Error rates have returned to normal.
Posted Aug 10, 2021 - 17:26 PDT
Update
We are continuing mitigation work for this incident.

Error rates have returned to normal.
Posted Aug 10, 2021 - 16:53 PDT
Update
We are continuing mitigation work for this incident.
Posted Aug 10, 2021 - 16:21 PDT
Update
We are continuing mitigation work for this incident.
Posted Aug 10, 2021 - 15:51 PDT
Update
We are continuing mitigating work for this incident.
Posted Aug 10, 2021 - 15:11 PDT
Update
We are continuing to work on mitigating this issue.
Posted Aug 10, 2021 - 14:41 PDT
Update
We are continuing mitigating work for this incident.
Posted Aug 10, 2021 - 14:09 PDT
Update
We are continuing to work on mitigating this issue.
Posted Aug 10, 2021 - 13:32 PDT
Update
Error rates have returned to normal levels. Our engineers are continuing mitigation work for this incident.
Posted Aug 10, 2021 - 12:58 PDT
Identified
The issue has been identified. We are seeing some recovery, though our engineers are applying changes to continue mitigating upstream issues.
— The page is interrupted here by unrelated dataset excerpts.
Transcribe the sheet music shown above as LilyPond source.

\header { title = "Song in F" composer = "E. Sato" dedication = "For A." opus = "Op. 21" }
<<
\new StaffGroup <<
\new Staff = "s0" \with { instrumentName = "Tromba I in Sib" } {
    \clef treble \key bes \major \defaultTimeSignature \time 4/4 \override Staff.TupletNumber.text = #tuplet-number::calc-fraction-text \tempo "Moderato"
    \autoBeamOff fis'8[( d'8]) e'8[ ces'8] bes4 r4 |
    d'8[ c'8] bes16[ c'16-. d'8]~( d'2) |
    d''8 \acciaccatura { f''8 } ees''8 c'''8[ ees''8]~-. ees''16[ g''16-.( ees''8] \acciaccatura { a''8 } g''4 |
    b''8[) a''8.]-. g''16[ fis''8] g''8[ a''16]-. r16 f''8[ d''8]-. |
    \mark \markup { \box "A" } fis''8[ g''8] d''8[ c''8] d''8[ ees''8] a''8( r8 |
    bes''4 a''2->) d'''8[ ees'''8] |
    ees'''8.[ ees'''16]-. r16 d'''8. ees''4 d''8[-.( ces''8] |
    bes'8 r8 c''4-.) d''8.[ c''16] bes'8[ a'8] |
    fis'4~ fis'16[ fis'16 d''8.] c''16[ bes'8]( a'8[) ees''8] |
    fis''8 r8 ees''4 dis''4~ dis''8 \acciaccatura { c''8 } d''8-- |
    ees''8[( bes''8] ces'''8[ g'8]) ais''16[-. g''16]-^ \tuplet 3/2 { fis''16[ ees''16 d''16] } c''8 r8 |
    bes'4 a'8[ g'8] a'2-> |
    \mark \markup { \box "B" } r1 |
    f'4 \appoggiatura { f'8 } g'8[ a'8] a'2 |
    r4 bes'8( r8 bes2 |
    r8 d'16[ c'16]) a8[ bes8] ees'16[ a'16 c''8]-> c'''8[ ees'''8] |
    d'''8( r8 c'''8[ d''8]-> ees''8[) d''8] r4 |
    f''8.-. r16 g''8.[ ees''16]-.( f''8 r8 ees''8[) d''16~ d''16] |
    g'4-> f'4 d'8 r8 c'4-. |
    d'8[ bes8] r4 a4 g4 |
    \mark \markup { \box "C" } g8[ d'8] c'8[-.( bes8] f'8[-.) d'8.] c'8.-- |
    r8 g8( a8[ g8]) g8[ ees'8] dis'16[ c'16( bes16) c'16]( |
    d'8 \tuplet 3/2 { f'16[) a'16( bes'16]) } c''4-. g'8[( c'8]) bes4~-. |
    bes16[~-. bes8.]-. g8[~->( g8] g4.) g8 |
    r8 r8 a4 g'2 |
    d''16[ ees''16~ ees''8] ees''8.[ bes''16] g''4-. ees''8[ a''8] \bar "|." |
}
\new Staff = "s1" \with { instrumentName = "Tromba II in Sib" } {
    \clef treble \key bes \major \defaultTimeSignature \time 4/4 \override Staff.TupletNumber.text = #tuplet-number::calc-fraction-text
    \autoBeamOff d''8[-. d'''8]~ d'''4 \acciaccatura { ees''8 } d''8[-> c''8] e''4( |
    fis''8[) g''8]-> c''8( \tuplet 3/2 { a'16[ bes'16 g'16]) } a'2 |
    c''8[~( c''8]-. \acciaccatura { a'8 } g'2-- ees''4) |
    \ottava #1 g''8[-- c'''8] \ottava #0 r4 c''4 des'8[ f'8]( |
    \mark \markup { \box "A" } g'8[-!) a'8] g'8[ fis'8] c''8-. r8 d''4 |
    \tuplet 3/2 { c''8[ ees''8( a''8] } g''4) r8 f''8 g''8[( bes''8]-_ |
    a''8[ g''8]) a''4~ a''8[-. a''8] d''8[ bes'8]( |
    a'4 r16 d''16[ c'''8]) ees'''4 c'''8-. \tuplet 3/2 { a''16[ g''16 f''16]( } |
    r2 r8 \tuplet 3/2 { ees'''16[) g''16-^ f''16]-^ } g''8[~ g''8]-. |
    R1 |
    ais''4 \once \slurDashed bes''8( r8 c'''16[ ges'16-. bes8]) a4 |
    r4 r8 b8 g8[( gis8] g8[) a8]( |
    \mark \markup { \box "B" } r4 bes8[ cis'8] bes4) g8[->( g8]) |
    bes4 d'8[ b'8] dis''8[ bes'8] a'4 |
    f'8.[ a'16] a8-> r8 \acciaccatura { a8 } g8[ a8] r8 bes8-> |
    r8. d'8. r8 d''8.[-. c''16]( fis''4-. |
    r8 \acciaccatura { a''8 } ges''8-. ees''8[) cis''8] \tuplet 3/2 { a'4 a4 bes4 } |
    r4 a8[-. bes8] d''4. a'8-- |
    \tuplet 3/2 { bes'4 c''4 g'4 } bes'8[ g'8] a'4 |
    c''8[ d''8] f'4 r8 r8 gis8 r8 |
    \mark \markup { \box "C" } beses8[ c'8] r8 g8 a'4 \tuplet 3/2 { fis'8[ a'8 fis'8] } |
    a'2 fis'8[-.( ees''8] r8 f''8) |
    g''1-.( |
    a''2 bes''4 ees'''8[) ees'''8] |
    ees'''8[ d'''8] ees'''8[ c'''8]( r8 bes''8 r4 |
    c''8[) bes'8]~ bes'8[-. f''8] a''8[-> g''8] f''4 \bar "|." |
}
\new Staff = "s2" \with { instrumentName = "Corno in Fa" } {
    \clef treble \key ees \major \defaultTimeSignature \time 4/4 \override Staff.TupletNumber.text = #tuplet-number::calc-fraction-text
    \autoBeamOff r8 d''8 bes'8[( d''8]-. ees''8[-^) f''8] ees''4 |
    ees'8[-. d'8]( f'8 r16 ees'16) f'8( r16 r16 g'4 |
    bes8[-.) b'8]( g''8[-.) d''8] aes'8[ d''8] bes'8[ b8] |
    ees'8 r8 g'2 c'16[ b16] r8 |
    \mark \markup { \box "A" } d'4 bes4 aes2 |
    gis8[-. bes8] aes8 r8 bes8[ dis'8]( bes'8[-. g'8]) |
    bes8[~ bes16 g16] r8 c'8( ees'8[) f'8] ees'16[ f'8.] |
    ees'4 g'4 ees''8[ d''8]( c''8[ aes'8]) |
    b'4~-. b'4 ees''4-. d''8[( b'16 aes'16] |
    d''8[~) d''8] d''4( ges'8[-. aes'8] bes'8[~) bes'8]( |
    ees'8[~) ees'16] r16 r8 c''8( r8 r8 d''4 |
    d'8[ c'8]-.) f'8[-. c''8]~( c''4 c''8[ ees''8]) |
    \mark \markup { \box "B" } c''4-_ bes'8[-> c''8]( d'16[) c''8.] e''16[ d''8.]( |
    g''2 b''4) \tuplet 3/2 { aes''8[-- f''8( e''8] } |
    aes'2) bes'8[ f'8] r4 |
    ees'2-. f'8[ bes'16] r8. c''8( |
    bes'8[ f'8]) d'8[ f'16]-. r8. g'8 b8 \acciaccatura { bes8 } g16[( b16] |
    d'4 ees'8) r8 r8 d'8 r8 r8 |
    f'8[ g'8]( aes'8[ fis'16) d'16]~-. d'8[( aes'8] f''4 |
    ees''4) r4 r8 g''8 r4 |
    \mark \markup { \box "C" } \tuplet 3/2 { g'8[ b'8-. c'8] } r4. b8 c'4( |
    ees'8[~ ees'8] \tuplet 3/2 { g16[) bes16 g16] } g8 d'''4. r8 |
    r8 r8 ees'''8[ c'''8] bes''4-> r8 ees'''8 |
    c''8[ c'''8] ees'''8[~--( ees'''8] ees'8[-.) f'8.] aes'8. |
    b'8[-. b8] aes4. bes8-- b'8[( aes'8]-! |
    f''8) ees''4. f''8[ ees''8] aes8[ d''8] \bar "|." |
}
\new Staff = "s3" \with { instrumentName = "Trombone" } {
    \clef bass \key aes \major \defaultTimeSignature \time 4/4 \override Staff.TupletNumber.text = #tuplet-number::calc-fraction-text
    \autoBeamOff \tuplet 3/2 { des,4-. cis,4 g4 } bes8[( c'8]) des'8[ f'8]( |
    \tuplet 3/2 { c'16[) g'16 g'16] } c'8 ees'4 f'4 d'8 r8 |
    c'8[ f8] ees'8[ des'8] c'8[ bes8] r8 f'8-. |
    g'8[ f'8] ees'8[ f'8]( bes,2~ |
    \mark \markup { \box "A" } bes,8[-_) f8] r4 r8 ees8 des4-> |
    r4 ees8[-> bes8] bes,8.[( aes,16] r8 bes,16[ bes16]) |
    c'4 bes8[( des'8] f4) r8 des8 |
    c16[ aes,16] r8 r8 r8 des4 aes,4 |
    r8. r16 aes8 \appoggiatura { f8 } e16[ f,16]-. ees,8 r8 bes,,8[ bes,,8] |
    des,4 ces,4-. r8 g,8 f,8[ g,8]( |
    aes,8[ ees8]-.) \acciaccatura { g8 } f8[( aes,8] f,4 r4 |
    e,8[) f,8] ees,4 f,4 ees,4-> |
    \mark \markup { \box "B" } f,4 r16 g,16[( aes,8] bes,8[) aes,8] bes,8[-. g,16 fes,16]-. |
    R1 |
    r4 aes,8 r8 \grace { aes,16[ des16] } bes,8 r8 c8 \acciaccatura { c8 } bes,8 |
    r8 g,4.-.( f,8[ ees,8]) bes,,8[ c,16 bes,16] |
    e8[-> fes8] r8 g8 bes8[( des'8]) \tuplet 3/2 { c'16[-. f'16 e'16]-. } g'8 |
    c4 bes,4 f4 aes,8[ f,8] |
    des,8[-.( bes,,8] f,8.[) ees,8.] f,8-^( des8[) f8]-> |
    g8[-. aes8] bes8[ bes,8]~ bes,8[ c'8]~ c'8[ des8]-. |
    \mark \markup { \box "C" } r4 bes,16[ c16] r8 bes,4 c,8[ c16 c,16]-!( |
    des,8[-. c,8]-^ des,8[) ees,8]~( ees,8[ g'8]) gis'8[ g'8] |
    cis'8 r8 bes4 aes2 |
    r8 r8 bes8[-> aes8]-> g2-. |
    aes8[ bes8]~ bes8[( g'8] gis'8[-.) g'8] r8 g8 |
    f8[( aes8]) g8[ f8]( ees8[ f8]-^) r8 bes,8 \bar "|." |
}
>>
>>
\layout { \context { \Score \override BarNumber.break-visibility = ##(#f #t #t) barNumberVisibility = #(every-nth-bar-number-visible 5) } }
Previously cached derivatives are not impacted.
Posted Aug 10, 2021 - 12:42 PDT
Investigating
We are currently investigating elevated render error rates caused by upstream issues from our CDN provider. We will update once when we obtain more information.

Previously cached derivatives are not impacted.
Posted Aug 10, 2021 - 12:16 PDT
This incident affected: Rendering Infrastructure.